Falling Into Fall With “Over the Garden Wall”


Ashley Veazey, Photo Editor

Every year, as autumn creeps around the corner with its vibrant leaves and chilly weather, I revert to the essentials: oversized sweaters, pumpkin scented candles, apple cider, and my all-time personal favorite, Cartoon Network’s Over the Garden Wall.

This quirky, five-part animated series encompasses the every-worrying teenager Wirt and his eccentric little brother Greg as they travel throughout an alternate colonial universe referred to as “The Unknown.” Lumbering through the woods, the two face oddities such as a town full of pumpkin skeletons and a mysterious, overgrown mansion, all while looking out for the beast — a large antelope-like creature who is rumoured to snatch the souls of children and turn them into trees.

The storyline itself is pretty simple, which rings true for many Cartoon Network classics: Each episode brings a new challenge to be solved, and the main characters develop over the course of the series. But there’s something nostalgic in the simplicity of a plot — it reminds me of all the hours I spent as a kid watching Camp Lazlo, Flapjack, and Foster’s Home for Imaginary Friends.

Keeping my younger self in mind, it’s interesting to observe the perspectives of the two brothers. Wirt, the older brother, seems quite annoyed at how carefree Greg tends to be, which accurately represents how we lose our naivety as we enter adulthood. Watching this series keeps me in check, reminding me to not always take things as seriously.

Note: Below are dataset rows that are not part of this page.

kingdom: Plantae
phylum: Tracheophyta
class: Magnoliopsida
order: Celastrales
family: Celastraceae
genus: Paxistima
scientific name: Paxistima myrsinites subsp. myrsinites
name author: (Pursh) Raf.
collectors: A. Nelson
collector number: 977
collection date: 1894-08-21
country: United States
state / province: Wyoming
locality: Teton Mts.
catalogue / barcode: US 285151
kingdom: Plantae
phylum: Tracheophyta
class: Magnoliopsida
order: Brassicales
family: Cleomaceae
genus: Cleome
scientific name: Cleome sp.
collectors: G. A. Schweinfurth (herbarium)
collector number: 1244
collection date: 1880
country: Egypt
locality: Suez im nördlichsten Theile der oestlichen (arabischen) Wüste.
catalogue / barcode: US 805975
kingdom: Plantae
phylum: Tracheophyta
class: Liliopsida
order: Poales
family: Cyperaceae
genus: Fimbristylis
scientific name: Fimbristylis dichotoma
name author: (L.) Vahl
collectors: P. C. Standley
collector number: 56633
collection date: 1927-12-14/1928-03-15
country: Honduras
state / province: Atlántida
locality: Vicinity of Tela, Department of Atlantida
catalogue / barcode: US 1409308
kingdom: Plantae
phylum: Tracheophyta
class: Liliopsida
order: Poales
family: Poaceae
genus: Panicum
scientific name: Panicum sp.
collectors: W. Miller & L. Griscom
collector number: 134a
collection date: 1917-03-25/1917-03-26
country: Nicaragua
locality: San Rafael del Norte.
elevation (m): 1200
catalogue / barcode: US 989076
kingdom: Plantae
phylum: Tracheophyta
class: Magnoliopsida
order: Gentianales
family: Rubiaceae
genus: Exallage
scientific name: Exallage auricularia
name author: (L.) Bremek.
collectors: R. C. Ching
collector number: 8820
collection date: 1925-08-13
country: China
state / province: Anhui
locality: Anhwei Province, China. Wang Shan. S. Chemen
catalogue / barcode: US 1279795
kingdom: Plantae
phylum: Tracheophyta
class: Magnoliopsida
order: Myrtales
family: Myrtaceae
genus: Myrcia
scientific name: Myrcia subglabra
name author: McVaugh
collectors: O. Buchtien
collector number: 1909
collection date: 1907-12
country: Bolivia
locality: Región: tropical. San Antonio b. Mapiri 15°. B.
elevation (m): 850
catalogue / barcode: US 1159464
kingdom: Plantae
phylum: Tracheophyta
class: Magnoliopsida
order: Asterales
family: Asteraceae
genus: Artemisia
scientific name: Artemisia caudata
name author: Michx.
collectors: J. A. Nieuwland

What makes this show so definitively fall to me is it’s combination of visuals and folk music. Rustling leaves, vast wheat fields, and cute little cottages are just a few subtle details in the beautiful, ornate background that radiates autumnal vibes.

And the soundtrack? Unparalleled. Cellos, violins, saxophones, and vocals combine to create an spooky amalgam of folk and jazz. I listen to it religiously throughout September and October, all while associating it with trips to apple orchards, corn fields, and fall festivals.